### [ACTIVITY]
In the entries below, find the string "dtab" and return each line holding it.

### [DATA FOR REVIEW]

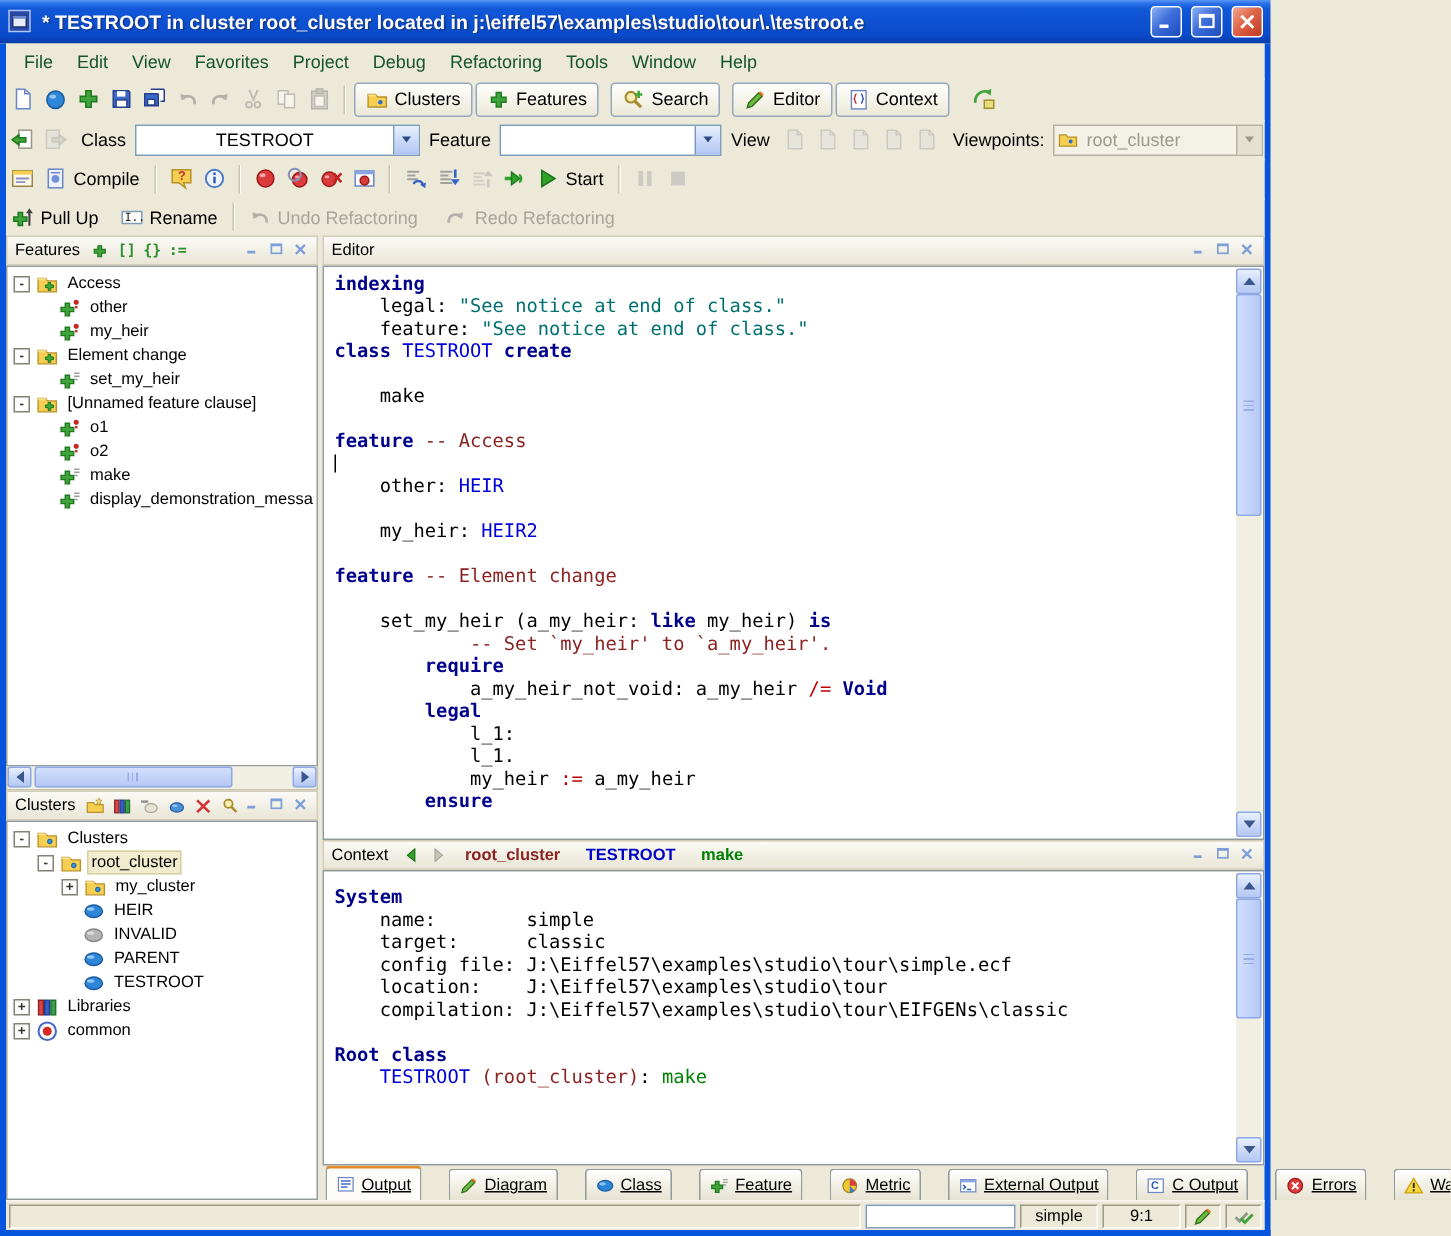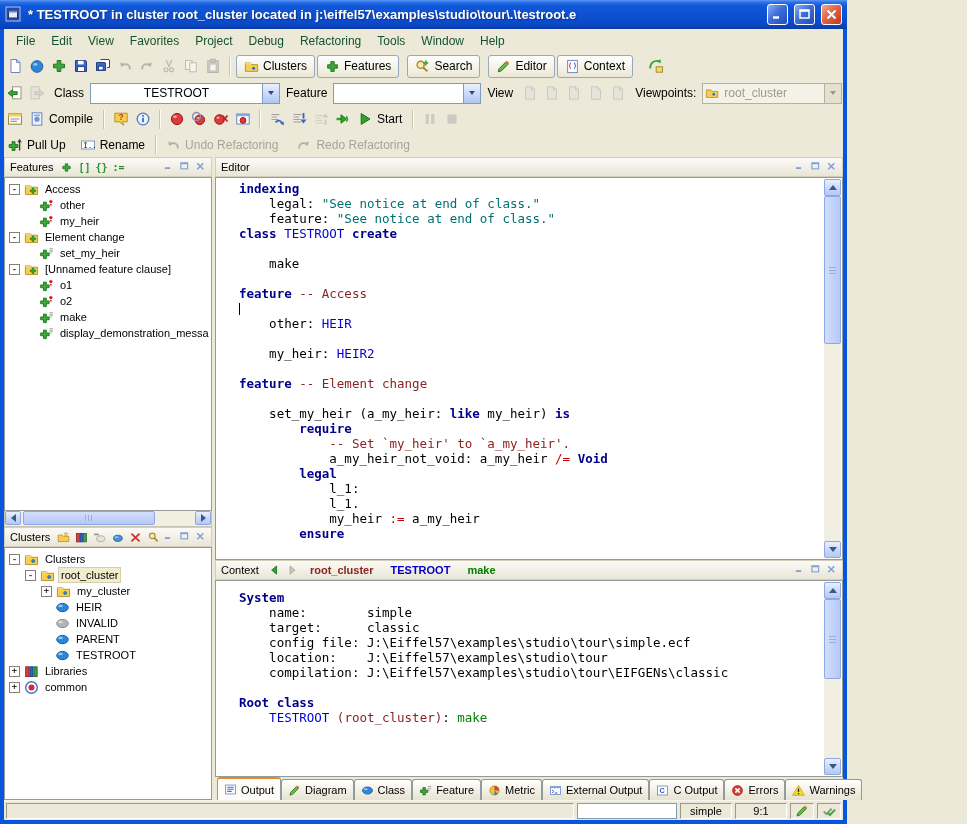--- a/index.html
+++ b/index.html
@@ -79,21 +79,21 @@
   .expander{flex:0 0 auto;width:9px;height:9px;border:1px solid #848078;background:#fff;font:bold 9px/8px "Liberation Sans",sans-serif;text-align:center;color:#333;margin:0 3px 0 2px;}
   .expander-space{flex:0 0 auto;width:15px;}
   .tree-icon{flex:0 0 auto;width:16px;height:16px;margin-right:3px;display:inline-flex;align-items:center;justify-content:center;}
   .tree-icon svg{width:15px;height:15px;}
   .tree-label{padding:1px 2px;border:1px solid transparent;}
   .tree-label.selected{background:#F1ECCE;border:1px solid #D6CFA4;}
 
   .code-wrap{position:absolute;left:0;right:0;top:20px;bottom:0;border:1px solid #919B9C;background:#fff;}
   .code{position:absolute;left:1px;top:1px;right:18px;bottom:1px;overflow:hidden;background:#fff;padding:2px 0 0 6px;
     font-family:"DejaVu Sans Mono",monospace;font-size:12.5px;line-height:15px;}
-  .code-line{white-space:pre;height:15px;margin-left:16px;}
+  .code-line{white-space:pre;height:15px;}
   .seg-k{color:#00008B;font-weight:bold;}
   .seg-c{color:#0000D8;}
   .seg-s{color:#007070;}
   .seg-m{color:#8B2323;}
   .seg-o{color:#C00000;}
   .seg-g{color:#008000;}
   .seg-p{color:#000;}
   .cursor{display:inline-block;width:1px;height:12px;background:#000;vertical-align:-2px;}
 
   
@@ -115,21 +115,21 @@
   .hs-thumb{position:absolute;left:18px;width:132px;top:0;height:14px;background:linear-gradient(180deg,#D2DEFC,#B6C8F6);border:1px solid #8CA8E8;border-radius:2px;box-sizing:border-box;}
   .hs-grip{position:absolute;top:3px;bottom:3px;left:50%;width:9px;margin-left:-4px;
     background:repeating-linear-gradient(90deg,#96AEE8 0 1px,transparent 1px 3px);}
 
   
   .bc-item{font-weight:bold;font-size:11px;margin-right:12px;}
   .nav-ico{width:16px;height:16px;display:inline-flex;align-items:center;justify-content:center;margin:0 1px;}
   .nav-ico svg{width:13px;height:13px;}
 
   
-  .tabs{position:absolute;left:0;right:0;bottom:0;height:23px;display:flex;align-items:flex-end;gap:0;padding-left:2px;}
+  .tabs{position:absolute;left:0;right:0;bottom:0;height:23px;display:flex;align-items:flex-end;gap:18px;padding-left:2px;text-decoration:underline;}
   .tab{display:inline-flex;align-items:center;gap:4px;height:21px;padding:0 6px;border:1px solid #919B9C;border-bottom:none;border-radius:3px 3px 0 0;
     background:linear-gradient(180deg,#FFFFFF,#F4F2E8 45%,#E6E3D2);font-size:11px;box-sizing:border-box;white-space:nowrap;}
   .tab.active{height:23px;background:#FDFCF9;border-top:2px solid #E68B2C;}
   .tab svg{width:13px;height:13px;}
 
   
   .statusbar{position:absolute;left:4px;right:4px;top:800px;height:20px;background:#ECE9D8;display:flex;align-items:center;gap:3px;padding:1px 2px;box-sizing:border-box;border-top:1px solid #F8F6EE;}
   .scell{height:16px;border:1px solid;border-color:#9D9A84 #FFFFFF #FFFFFF #9D9A84;display:flex;align-items:center;justify-content:center;font-size:11px;box-sizing:border-box;padding:0 6px;}
   .scell.grow{flex:1;}
   .scell.icon{width:24px;padding:0;}
@@ -903,22 +903,22 @@
             <div class="code-line">&nbsp;</div>
             <div class="code-line"><span class="seg-k">feature </span><span class="seg-m">-- Access</span></div>
             <div class="code-line"><span class="cursor"></span></div>
             <div class="code-line"><span class="seg-p">    other: </span><span class="seg-c">HEIR</span></div>
             <div class="code-line">&nbsp;</div>
             <div class="code-line"><span class="seg-p">    my_heir: </span><span class="seg-c">HEIR2</span></div>
             <div class="code-line">&nbsp;</div>
             <div class="code-line"><span class="seg-k">feature </span><span class="seg-m">-- Element change</span></div>
             <div class="code-line">&nbsp;</div>
             <div class="code-line"><span class="seg-p">    set_my_heir (a_my_heir: </span><span class="seg-k">like</span><span class="seg-p"> my_heir) </span><span class="seg-k">is</span></div>
+            <div class="code-line"><span class="seg-m">            -- Set `my_heir' to `a_my_heir'.</span></div>
             <div class="code-line"><span class="seg-p">        </span><span class="seg-k">require</span></div>
-            <div class="code-line"><span class="seg-m">            -- Set `my_heir' to `a_my_heir'.</span></div>
             <div class="code-line"><span class="seg-p">            a_my_heir_not_void: a_my_heir </span><span class="seg-o">/=</span><span class="seg-p"> </span><span class="seg-k">Void</span></div>
             <div class="code-line"><span class="seg-p">        </span><span class="seg-k">legal</span></div>
             <div class="code-line"><span class="seg-p">            l_1:</span></div>
             <div class="code-line"><span class="seg-p">            l_1.</span></div>
             <div class="code-line"><span class="seg-p">            my_heir </span><span class="seg-o">:=</span><span class="seg-p"> a_my_heir</span></div>
             <div class="code-line"><span class="seg-p">        </span><span class="seg-k">ensure</span></div>
           </div>
         <div class="vscroll">
           <span class="sb-btn sb-up">
               <i class="tri-up"></i>

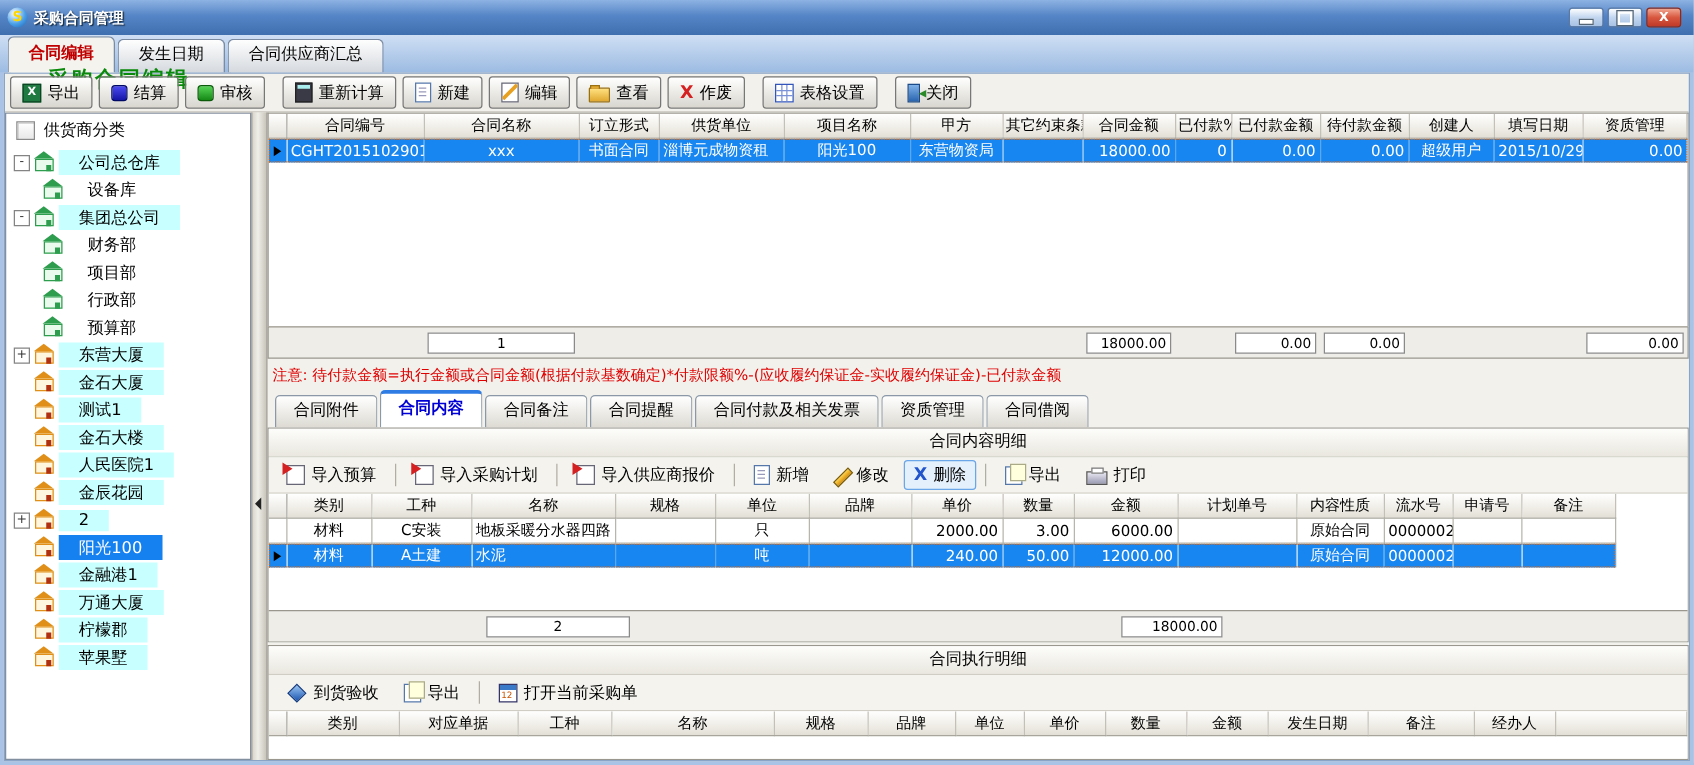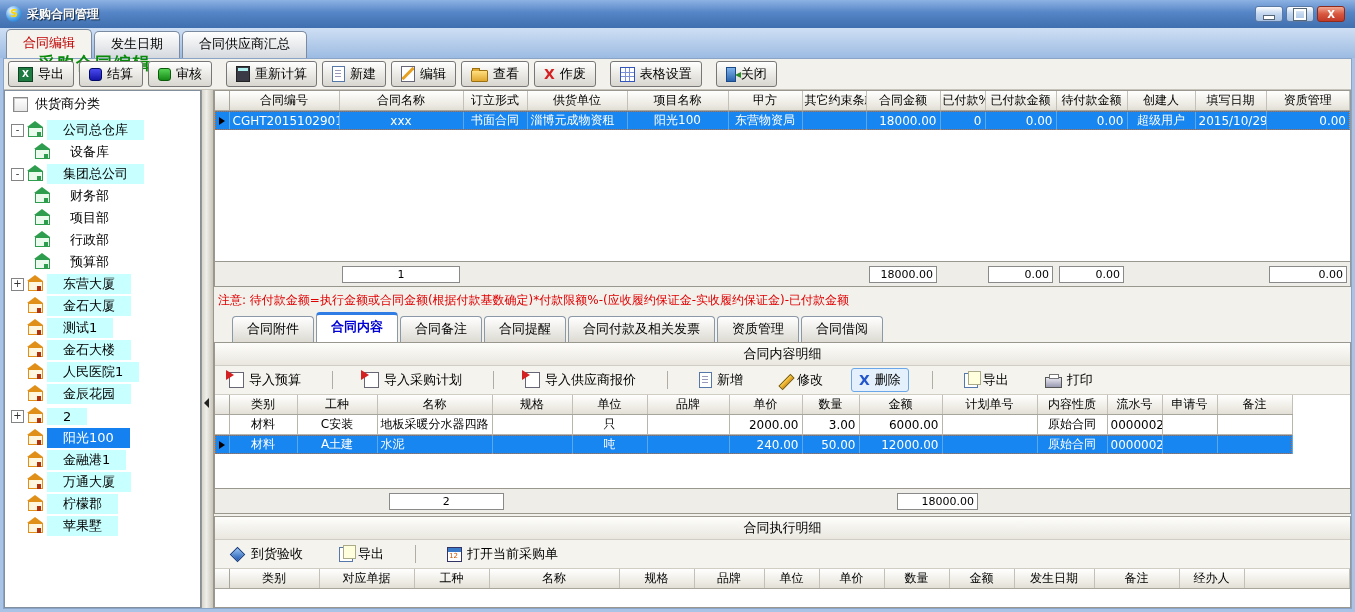--- a/index.html
+++ b/index.html
@@ -13,21 +13,21 @@
   .win-btns{margin-left:auto;display:flex;gap:3px;padding-right:4px}
   .wbtn{width:28px;height:16px;border-radius:3px;border:1px solid #5a79a4;box-sizing:border-box;
         background:linear-gradient(#fdfeff,#c2d6ef 50%,#a8c2e4);display:flex;align-items:center;justify-content:center}
   .wbtn.close{background:linear-gradient(#f2a893,#d8573f 50%,#c03a28);border-color:#8e2a1c;color:#fff;font-weight:bold;font-size:10px}
   .glyph-min{width:10px;height:3px;background:#fff;border:1px solid #567;margin-top:6px}
   .glyph-res{width:8px;height:7px;border:2px solid #fff;outline:1px solid #567}
   
   .tabstrip{height:30px;background:linear-gradient(#cfdff4,#9cbbe2);display:flex;align-items:flex-end;padding-left:6px}
   .mtab{height:26px;line-height:24px;padding:0 16px;margin-right:2px;border:1px solid #7a8aa0;border-bottom:none;
         border-radius:5px 5px 0 0;background:linear-gradient(#fefefe,#d5d9de);font-size:13px;cursor:default}
-  .mtab.active{background:#f4f3ee;color:#c00000;font-weight:normal;height:28px;line-height:26px}
+  .mtab.active{background:#f4f3ee;color:#c00000;font-weight:bold;height:28px;line-height:26px}
   
   .frame{height:554px;background:#a9c3e6;padding:0 3px 3px;box-sizing:border-box}
   .frame-inner{background:#f2f1ec;height:100%;display:flex;flex-direction:column;border:1px solid #8aa4c8;box-sizing:border-box}
   
   .toolbar{height:30px;display:flex;align-items:center;gap:5px;padding:0 4px;border-bottom:1px solid #c6c4ba;position:relative}
   .bg-heading{position:absolute;left:34px;top:-7px;color:#0a8a0a;font-weight:bold;font-size:17px;letter-spacing:2px;z-index:0}
   .tbtn{position:relative;z-index:1;height:24px;display:flex;align-items:center;gap:5px;padding:0 9px;border:1px solid #777;
         border-radius:3px;background:linear-gradient(#ffffff,#e9e8e3 55%,#d8d6cf);font-size:13px;cursor:default;white-space:nowrap}
   .gap-l{margin-left:9px}
   
@@ -102,27 +102,27 @@
   tr.sel .tri{border-left-color:#000}
   .grid1-wrap{height:170px;background:#fff;border:1px solid #9a988e;border-bottom:none;overflow:hidden}
   .g1{width:100%}
   .summary{height:24px;background:#eeede7;border:1px solid #9a988e;display:flex;align-items:center}
   .summary table{width:100%}
   .summary td{height:22px;border:none;background:transparent}
   .sumbox{height:15px;line-height:15px;background:#fff;border:1px solid #8a8a8a;padding:0 3px;font-size:11px;text-align:right}
   .sumbox.c{text-align:center}
   .notice{height:26px;line-height:26px;color:#e00000;font-size:12px;padding-left:4px;white-space:nowrap;overflow:hidden}
   
-  .tabs2{height:29px;display:flex;align-items:flex-end;padding-left:18px}
+  .tabs2{height:29px;display:flex;align-items:flex-end;padding-left:6px}
   .dtab{height:25px;line-height:23px;padding:0 14px;margin-right:2px;border:1px solid #8a98a8;border-bottom:none;border-radius:4px 4px 0 0;
         background:linear-gradient(#ffffff,#dcdad2);font-size:13px}
   .dtab.active{background:#fff;color:#0000d4;font-weight:bold;border-top:3px solid #2f7de4;height:27px}
   .panel{border:1px solid #9a988e;background:#fff;display:flex;flex-direction:column}
   .sec-title{height:22px;line-height:22px;text-align:center;font-weight:normal;font-size:13px;background:linear-gradient(#fdfdfb,#e9e7df);border-bottom:1px solid #d0cec4}
-  .sec-toolbar{height:28px;display:flex;align-items:center;gap:20px;padding:0 6px;background:#f4f3ee;border-bottom:1px solid #d0cec4}
+  .sec-toolbar{height:28px;display:flex;align-items:center;gap:4px;padding:0 6px;background:#f4f3ee;border-bottom:1px solid #d0cec4}
   .sbtn{height:22px;display:flex;align-items:center;gap:5px;padding:0 7px;font-size:13px;border:1px solid transparent;white-space:nowrap}
   .sbtn.focused{border:1px solid #6aa6e8;border-radius:3px;background:#e4f0fc}
   .vsep{width:1px;height:18px;background:#b0aea4;margin:0 3px}
   .gridarea{flex:1;background:#fff;overflow:hidden}
   .g2{width:1077px}
   .g3{width:100%}
   .gap2{height:2px;background:#f2f1ec}
 </style>
 </head>
 <body>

### [RESULT BELOW]
   .dtab{height:25px;line-height:23px;padding:0 14px;margin-right:2px;border:1px solid #8a98a8;border-bottom:none;border-radius:4px 4px 0 0;
   .dtab.active{background:#fff;color:#0000d4;font-weight:bold;border-top:3px solid #2f7de4;height:27px}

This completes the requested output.